コメント: 山下 智志 統計数理研究所 総合研究大学院大学

統計科学専攻 教授、リスク解析戦略研究センター長

【Article 3】
PDF:930KB
「証券市場における情報公開が市場参加者の行動と社会厚生に与える影響」
執筆者: 中村 友哉 元金融庁金融研究センター研究官

(大阪大学社会経済研究所講師)

コメント: 内田 浩史 神戸大学大学院経営学研究科教授

FSAリサーチ・レビュー第8号 掲載論文要旨

【Article 1】
「欧米における金融破綻処理法制の動向」

森下 哲朗 元金融庁金融研究センター特別研究員(上智大学法科大学院教授)

欧米では金融機関の破綻処理法制の整備に向けた努力が重ねられている。たとえば、米国ではDodd-Frank法Title IIにおいて、新たにOrderly Liquidation Authorityというシステム上重要な影響を与える金融会社の破綻処理のための法制が整備されており、また、欧州でも欧州レベルでの金融機関破綻処理制度の整備のための作業が大詰めを迎えている。これらの法制の特色としては、破綻処理に際しての納税者負担を回避しつつ、金融機関の破綻によるシステミック・リスクの発生を回避するために、破綻金融機関等に生じている損失については、株主や無担保債権者等に負担させる、いわゆるベイルイン手続によって吸収することが予定されている点、破綻金融機関の資産・権利等の承継金融機関への円滑な移転を可能にするための措置が整備されている点等を挙げることができる。
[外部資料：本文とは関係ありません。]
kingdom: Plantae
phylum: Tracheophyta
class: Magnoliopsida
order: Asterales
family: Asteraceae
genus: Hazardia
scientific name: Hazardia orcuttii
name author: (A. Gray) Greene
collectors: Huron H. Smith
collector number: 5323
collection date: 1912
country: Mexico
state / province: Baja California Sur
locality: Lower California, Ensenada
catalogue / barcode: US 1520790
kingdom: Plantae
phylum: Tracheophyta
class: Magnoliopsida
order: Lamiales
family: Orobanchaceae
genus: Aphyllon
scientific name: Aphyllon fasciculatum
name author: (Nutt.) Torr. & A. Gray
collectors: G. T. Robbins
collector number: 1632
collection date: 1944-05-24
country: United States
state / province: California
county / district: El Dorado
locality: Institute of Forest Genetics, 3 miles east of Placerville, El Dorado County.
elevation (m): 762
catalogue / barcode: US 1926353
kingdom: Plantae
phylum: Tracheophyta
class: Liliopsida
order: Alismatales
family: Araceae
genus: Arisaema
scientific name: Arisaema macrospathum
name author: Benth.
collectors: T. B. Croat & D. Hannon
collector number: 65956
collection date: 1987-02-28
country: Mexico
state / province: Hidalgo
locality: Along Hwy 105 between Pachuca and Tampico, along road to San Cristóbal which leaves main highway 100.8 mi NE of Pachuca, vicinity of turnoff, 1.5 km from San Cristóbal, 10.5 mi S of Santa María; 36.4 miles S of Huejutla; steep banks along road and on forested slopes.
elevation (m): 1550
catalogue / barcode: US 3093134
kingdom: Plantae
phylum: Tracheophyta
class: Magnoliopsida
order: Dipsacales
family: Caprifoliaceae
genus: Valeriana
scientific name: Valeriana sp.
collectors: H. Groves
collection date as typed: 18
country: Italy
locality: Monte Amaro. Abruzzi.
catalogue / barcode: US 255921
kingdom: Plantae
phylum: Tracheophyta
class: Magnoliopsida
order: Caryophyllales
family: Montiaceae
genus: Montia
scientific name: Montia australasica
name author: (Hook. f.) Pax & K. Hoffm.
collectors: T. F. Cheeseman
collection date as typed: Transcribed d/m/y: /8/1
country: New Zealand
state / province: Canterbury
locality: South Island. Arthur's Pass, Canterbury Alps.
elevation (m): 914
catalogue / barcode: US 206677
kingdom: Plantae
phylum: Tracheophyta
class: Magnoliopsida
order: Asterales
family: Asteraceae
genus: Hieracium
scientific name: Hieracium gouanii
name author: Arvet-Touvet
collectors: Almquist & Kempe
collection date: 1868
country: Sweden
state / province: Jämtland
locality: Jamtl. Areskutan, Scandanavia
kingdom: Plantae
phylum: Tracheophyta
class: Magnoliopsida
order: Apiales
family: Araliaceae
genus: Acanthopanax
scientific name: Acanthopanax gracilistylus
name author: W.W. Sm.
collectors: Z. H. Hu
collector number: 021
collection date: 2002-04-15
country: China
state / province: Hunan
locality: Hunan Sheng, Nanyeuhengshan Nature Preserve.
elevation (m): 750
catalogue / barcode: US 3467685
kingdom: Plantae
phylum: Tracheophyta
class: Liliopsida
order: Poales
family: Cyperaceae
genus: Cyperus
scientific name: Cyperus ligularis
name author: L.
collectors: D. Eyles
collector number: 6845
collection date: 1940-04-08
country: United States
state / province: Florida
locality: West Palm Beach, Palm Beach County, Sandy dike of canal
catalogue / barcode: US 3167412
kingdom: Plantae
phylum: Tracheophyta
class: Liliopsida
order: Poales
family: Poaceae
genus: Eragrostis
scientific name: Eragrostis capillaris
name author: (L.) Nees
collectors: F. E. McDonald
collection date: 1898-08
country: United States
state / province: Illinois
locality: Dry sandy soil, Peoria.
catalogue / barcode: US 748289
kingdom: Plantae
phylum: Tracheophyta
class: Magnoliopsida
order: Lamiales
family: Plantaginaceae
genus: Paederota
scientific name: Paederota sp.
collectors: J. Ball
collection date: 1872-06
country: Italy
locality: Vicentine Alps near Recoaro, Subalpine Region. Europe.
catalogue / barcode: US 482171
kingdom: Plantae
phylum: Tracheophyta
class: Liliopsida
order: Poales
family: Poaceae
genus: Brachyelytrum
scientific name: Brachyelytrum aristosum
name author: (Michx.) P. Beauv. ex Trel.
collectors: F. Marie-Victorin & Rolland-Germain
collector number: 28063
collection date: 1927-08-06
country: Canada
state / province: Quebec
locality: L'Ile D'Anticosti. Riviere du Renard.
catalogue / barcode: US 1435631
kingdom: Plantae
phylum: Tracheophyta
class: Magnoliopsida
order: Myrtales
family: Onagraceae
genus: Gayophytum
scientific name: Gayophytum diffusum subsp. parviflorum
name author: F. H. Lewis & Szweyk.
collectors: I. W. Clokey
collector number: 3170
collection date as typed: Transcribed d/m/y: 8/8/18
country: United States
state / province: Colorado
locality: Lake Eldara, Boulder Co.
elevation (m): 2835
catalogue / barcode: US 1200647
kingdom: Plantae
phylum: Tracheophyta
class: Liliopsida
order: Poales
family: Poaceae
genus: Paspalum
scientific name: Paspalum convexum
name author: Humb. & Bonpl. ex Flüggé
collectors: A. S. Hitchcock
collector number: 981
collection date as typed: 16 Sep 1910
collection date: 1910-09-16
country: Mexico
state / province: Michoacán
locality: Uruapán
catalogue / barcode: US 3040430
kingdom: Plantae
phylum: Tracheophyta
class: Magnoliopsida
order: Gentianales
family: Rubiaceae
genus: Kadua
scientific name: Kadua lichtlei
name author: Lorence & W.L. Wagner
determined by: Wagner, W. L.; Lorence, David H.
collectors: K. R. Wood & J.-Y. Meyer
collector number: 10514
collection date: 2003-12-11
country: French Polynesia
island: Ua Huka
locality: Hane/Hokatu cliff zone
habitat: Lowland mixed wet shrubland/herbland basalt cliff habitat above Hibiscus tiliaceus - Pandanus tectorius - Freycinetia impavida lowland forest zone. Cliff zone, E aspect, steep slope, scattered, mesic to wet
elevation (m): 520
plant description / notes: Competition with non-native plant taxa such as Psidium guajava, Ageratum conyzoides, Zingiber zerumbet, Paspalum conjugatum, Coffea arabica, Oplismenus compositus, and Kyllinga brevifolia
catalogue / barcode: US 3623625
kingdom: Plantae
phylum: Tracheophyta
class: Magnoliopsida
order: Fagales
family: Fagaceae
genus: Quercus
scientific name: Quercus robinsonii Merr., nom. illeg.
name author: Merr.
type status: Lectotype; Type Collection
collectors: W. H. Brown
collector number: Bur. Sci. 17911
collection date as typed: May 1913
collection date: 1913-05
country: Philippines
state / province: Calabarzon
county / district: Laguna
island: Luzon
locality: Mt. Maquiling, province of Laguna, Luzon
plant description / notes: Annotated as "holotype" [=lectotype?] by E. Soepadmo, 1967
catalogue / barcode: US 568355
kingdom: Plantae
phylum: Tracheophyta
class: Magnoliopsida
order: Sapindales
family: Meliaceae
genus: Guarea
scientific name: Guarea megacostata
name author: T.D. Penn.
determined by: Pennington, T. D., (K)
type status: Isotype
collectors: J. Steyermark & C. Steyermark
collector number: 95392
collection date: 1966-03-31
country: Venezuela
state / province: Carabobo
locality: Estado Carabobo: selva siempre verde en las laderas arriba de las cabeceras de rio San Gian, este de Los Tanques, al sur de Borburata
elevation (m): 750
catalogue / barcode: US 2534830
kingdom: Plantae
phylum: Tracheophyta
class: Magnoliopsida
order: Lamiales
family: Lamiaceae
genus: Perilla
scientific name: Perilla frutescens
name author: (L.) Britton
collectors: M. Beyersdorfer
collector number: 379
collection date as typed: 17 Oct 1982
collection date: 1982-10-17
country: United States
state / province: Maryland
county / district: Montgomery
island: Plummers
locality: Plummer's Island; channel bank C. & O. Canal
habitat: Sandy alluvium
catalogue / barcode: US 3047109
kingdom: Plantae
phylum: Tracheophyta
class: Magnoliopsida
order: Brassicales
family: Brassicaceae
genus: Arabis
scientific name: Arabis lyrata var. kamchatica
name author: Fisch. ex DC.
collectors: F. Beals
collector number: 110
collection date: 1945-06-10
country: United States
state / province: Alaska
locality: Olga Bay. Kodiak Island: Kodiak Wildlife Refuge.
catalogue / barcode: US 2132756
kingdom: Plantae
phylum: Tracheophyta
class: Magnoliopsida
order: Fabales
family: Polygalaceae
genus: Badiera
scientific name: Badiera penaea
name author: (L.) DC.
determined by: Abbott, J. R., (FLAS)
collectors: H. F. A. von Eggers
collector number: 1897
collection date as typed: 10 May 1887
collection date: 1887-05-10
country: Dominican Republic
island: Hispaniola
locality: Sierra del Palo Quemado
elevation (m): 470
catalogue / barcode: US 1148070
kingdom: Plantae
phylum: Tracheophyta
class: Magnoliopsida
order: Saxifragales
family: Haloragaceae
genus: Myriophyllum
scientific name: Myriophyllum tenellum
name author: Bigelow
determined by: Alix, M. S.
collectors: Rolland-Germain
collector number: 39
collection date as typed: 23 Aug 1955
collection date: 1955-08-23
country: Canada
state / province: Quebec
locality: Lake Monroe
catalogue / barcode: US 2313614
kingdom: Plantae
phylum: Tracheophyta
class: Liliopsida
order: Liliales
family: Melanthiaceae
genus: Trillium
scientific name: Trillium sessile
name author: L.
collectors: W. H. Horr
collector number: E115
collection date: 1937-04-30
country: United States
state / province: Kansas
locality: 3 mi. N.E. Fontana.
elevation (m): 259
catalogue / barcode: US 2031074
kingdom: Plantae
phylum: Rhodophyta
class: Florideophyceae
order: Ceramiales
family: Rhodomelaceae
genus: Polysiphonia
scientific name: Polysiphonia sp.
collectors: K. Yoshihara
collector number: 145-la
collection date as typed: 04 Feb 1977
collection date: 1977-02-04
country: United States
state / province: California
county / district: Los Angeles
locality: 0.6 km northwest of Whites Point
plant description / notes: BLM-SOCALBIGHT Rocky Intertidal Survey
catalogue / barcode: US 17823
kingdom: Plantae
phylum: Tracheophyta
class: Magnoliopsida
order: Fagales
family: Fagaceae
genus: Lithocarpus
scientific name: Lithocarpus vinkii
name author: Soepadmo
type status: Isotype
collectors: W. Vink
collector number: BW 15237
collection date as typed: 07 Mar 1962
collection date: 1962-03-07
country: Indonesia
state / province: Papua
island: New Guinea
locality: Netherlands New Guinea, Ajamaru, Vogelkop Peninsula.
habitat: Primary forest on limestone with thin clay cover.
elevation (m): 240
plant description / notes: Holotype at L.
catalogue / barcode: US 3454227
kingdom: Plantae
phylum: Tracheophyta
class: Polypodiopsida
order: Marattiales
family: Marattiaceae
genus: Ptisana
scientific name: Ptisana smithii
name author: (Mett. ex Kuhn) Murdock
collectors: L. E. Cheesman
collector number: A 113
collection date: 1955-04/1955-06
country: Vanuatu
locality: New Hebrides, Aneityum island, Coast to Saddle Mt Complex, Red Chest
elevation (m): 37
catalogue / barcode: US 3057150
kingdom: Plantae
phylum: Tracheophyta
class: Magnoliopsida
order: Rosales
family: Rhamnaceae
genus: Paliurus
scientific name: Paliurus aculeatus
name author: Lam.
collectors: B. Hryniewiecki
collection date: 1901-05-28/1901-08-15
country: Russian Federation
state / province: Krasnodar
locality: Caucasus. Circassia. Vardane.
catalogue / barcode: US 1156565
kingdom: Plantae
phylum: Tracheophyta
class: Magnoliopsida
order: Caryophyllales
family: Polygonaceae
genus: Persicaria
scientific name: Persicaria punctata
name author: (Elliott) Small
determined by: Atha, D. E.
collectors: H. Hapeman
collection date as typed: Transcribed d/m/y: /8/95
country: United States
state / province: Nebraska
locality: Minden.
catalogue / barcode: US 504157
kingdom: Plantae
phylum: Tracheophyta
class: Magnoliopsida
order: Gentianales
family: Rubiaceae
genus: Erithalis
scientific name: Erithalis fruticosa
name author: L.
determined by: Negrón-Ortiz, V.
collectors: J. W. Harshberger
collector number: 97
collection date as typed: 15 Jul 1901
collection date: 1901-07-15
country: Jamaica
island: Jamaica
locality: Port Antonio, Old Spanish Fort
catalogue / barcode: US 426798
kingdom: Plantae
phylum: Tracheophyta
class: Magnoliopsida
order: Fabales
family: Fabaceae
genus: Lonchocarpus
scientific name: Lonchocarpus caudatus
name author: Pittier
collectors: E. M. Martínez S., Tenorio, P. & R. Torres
また、これらの法制のもとで、金融機関グループを実際に破綻処理するための代表的な戦略としては、グループ構造の頂点に位置する持株会社・親会社が傘下の子会社の損失を吸収し、持株会社・親会社のみを直接の破綻処理手続の対象とするSingle Point of Entry戦略が提案されている。

これらの法制や戦略は、国際的な金融機関グループを秩序あるかたちで破綻処理するうえで、有用なものであると考えられ、今後、我が国において国際的な金融機関グループの破綻処理に関する検討を深めていく際にも参考になる点が少なくない。但し、欧米でも未だ議論が対立している問題もあり、また、実際の破綻処理を円滑に行うための様々な課題も存在する。

キーワード:破綻処理、ベイルイン、銀行及び投資サービス業者の再生及び破綻処理のための枠組みを創設する指令、Dodd-Frank法Title II

【Article 2】
「マクロストレスシナリオをリスクパラメーターに変換するための信用リスクモデル」

菅野 正泰 元金融庁金融研究センター特別研究員(神奈川大学経営学部准教授)

本稿は、信用リスクのボトムアップ・アプローチ型マクロストレステストにおいて、監督当局から提示されるマクロストレスシナリオを、参加銀行が信用ポートフォリオリスク計量モデルで使用するリスクパラメーターに変換するための汎用的なベンチマークモデルを提案する。このモデルは、説明変数として、「個社の財務変数」「マクロ経済変数」「業務変数」の3種類を考慮し、「個社の財務指標」「マクロ経済指標」のパネルデータ・時系列データを使用する。多重積分を含む尤度関数の最尤推定により、自行の信用ポートフォリオに影響のあるマクロ経済変数を選択するアプローチである。

キーワード:マクロストレステスト、ストレスシナリオ、信用リスクモデル、パネルデータ

JEL分類コード:E37, G21, G28, G32

【Article 3】
「証券市場における情報公開が市場参加者の行動と社会厚生に与える影響」

中村 友哉 元金融庁金融研究センター研究官(大阪大学社会経済研究所講師)

本稿は、情報公開が社会厚生に与える影響を扱った研究を紹介することによって、証券市場の安定的運営に向けた情報公開政策に示唆を与えることを目的としている。はじめに、証券市場の誘導型として扱うことができるケインズ型美人コンテスト・ゲームを詳解し、公共情報公開による過剰協調問題を考察する。その上で、過剰協調問題を緩和する情報公開方法を扱った文献を紹介する。